Verifying the signature involves taking the plaintext, padding it, hashing it, and performing a mathematical calculation using the public key to produce another number which is then compared to the number from the signature (using modulo arthimetic?). If the numbers are the same then the signature is valid if they're different, it's not.

All of which is a roundabout way of saying if the verify method returns false then assuming you're using the correct public key, one of these things must be different:

  • the plaintext
  • the signature algorithm
  • the padding algorithm
  • the hashing function

But there's really no way of knowing which. It's like saying "I'm trying to multiply two numbers to get 42, but I don't get 42, which of the numbers is wrong?".

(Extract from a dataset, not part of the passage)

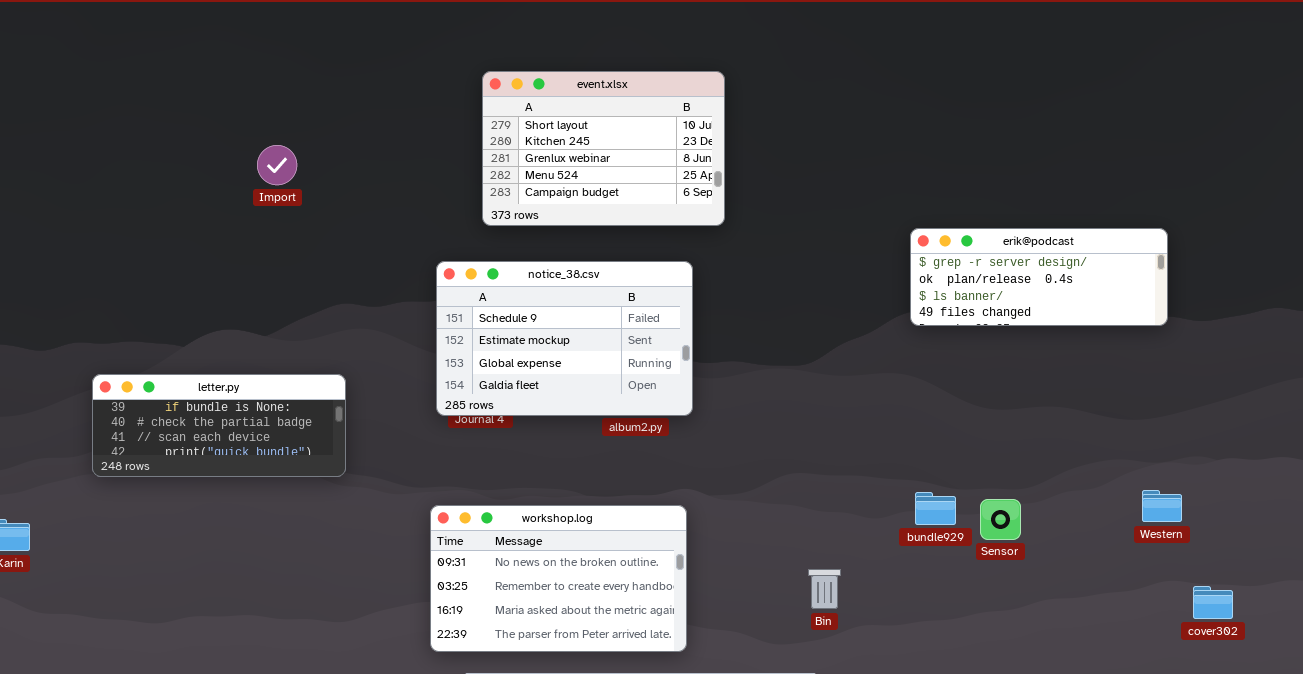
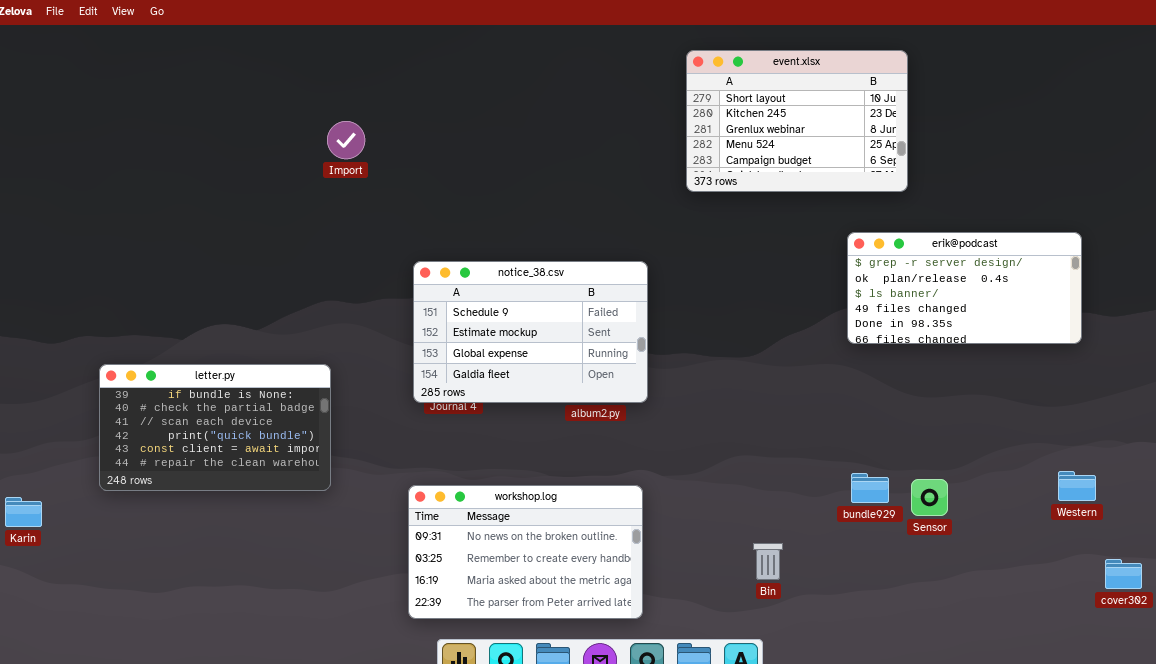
event.xlsx: [482,71,725,226] -> [686,50,908,192], moved
Import: [257,145,297,185] -> [327,121,365,159], moved
erik@podcast: [910,228,1168,326] -> [847,232,1082,344], resized
letter.py: [92,374,346,477] -> [99,364,331,491], resized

Here are a couple of signature verification functions for common combinations of algorithms (which I wrote for Authen::NZRealMe::XMLSig ):

sub _verify_signature_rsa_sha1 {
    my($self, $plaintext, $bin_sig) = @_;
    my $rsa_pub_key = Crypt::OpenSSL::RSA->new_public_key($self->pub_key_text);
    $rsa_pub_key->use_pkcs1_padding();
    $rsa_pub_key->use_sha1_hash();
    return $rsa_pub_key->verify($plaintext, $bin_sig);
}


sub _verify_signature_rsa_sha256 {
    my($self, $plaintext, $bin_sig) = @_;
    my $rsa_pub_key = Crypt::OpenSSL::RSA->new_public_key($self->pub_key_text);
    $rsa_pub_key->use_pkcs1_oaep_padding();
    $rsa_pub_key->use_sha256_hash();
    return $rsa_pub_key->verify($plaintext, $bin_sig);
}

The context for the above code is signed sections of XML documents, which has the added complexity of needing to use the right canonicalization and encoding and also the signature data is Base64 encoded so needs to be decoded into bytes first.

The information about which padding and hashing algorithms to use should be available from the spec for the source data you're working with, but if not I guess you could try random combinations.